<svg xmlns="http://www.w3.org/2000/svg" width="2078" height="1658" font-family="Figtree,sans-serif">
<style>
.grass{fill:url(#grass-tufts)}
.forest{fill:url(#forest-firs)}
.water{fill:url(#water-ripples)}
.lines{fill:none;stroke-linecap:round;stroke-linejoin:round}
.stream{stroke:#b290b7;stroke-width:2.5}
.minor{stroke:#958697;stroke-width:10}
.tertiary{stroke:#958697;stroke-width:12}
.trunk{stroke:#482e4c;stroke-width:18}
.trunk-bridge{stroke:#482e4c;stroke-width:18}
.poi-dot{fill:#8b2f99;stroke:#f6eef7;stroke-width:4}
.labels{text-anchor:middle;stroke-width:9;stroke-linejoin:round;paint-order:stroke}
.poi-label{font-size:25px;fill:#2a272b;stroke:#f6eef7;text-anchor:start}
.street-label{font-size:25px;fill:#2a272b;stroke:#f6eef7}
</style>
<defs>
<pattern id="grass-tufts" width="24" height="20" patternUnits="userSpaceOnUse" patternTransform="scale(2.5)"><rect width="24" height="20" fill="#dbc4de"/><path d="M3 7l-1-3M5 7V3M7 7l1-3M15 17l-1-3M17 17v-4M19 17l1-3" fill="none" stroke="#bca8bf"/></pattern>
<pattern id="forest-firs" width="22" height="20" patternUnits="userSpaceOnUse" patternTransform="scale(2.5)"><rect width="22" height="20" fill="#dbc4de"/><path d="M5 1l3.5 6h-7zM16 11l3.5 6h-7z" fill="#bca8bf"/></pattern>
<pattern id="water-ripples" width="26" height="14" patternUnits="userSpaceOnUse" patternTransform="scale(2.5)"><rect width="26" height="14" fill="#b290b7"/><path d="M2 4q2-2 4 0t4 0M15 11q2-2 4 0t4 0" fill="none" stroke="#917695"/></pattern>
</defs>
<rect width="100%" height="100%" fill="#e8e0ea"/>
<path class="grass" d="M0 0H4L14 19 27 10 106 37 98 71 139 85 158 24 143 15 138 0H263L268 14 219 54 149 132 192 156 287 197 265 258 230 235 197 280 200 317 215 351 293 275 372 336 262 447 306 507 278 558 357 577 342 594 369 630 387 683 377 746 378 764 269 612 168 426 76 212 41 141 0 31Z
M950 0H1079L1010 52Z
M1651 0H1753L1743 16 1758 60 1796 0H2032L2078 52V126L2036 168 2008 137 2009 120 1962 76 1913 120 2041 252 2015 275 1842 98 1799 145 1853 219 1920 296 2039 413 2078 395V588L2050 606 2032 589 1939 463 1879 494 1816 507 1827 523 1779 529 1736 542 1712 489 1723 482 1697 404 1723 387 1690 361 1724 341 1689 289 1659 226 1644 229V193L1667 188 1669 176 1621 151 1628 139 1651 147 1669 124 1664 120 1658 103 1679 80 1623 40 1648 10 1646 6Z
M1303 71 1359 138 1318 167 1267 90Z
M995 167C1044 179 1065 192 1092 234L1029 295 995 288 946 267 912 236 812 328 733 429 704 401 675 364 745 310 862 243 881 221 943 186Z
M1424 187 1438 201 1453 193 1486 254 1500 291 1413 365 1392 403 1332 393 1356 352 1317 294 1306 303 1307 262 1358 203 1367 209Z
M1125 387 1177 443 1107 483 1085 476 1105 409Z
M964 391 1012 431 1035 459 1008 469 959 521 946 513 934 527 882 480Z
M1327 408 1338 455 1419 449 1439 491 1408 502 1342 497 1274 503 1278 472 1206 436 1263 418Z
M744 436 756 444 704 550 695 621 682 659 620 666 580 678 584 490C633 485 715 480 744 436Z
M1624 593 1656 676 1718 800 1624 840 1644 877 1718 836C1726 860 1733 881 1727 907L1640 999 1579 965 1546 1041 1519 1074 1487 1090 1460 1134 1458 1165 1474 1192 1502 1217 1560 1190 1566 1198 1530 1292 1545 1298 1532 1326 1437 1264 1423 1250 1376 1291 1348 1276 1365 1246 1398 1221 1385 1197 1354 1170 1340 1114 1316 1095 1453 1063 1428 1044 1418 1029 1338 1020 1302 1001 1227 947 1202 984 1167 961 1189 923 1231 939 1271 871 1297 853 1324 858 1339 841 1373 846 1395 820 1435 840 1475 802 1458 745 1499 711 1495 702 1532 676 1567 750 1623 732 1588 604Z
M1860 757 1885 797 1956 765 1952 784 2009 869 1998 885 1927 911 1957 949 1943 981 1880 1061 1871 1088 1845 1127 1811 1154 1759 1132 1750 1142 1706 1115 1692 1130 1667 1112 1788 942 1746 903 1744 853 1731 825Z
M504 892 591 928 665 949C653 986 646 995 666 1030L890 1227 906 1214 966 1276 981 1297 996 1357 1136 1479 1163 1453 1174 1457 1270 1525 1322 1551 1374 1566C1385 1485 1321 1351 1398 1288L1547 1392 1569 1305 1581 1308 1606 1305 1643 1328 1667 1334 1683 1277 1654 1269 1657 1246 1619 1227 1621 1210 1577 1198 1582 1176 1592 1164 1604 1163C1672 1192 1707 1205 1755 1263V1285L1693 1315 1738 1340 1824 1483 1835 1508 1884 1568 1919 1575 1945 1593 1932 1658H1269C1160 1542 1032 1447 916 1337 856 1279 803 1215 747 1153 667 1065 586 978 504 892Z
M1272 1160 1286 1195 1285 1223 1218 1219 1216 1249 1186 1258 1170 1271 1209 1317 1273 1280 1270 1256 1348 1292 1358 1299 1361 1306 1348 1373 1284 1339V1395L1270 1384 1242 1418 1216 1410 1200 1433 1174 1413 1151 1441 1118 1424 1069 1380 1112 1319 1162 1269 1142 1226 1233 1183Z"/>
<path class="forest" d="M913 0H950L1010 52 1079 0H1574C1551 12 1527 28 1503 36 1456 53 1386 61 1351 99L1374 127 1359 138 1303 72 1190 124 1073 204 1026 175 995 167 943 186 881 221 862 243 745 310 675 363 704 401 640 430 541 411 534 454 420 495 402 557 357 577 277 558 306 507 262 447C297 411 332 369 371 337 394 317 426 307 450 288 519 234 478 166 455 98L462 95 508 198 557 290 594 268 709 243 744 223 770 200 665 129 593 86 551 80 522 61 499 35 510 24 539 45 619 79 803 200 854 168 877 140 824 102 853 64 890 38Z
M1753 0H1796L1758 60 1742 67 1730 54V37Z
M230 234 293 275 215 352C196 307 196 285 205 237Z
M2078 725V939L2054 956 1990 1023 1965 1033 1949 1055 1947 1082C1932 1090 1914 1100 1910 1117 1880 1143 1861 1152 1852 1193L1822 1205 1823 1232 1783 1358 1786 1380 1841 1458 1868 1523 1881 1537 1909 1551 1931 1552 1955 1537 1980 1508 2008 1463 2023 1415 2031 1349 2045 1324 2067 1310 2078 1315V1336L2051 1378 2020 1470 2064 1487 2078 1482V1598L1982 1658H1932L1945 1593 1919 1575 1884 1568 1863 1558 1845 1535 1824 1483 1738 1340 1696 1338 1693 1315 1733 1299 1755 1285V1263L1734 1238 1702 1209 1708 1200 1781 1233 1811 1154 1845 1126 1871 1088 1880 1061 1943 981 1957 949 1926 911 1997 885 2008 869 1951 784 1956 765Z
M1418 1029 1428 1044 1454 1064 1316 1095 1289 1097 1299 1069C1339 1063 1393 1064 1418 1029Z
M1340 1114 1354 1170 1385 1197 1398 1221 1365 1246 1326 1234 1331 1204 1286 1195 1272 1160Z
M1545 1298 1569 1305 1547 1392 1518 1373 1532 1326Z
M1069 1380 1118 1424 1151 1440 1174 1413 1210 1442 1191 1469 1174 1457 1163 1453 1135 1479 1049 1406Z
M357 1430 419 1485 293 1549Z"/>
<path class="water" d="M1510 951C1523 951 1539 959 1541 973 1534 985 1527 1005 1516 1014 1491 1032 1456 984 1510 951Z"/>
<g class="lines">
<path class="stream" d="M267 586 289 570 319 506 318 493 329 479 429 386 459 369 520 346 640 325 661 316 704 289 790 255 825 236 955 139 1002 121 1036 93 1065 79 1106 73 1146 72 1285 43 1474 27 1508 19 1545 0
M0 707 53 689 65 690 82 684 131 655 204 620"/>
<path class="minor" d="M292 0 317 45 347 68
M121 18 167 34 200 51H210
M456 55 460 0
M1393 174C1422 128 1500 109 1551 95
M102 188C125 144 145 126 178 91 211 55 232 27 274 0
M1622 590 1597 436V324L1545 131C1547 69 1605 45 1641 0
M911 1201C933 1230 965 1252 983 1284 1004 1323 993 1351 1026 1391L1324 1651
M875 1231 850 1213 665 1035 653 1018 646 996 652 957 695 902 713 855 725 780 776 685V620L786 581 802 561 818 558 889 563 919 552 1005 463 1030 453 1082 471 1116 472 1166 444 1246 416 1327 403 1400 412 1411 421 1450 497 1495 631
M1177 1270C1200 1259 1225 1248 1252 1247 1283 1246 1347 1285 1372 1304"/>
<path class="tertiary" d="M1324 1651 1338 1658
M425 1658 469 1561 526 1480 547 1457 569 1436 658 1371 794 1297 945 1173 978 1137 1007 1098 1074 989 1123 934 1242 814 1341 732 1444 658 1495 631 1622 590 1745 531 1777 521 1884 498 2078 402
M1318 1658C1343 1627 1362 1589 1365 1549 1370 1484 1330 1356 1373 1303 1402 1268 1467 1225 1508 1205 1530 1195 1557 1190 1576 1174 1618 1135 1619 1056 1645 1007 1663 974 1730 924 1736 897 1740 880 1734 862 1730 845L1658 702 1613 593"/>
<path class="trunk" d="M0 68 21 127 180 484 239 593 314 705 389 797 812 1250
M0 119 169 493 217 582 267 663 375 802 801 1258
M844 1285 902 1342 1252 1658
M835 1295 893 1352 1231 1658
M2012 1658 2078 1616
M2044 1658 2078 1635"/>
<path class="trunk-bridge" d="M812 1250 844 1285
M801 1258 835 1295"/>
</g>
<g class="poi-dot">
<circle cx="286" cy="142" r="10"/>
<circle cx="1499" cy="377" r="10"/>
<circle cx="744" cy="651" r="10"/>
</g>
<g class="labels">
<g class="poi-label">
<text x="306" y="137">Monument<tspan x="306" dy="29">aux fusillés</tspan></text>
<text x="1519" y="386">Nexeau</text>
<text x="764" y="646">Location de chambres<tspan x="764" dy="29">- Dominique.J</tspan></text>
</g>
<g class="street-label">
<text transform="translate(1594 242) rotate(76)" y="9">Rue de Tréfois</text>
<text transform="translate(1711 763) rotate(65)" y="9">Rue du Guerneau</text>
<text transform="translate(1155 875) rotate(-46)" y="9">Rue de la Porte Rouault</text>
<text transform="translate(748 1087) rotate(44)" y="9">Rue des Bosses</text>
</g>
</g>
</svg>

Work instruction:
Whenever the string "lines" shows up in a line above, copy that line.

Solution to the problem:
.lines{fill:none;stroke-linecap:round;stroke-linejoin:round}
<g class="lines">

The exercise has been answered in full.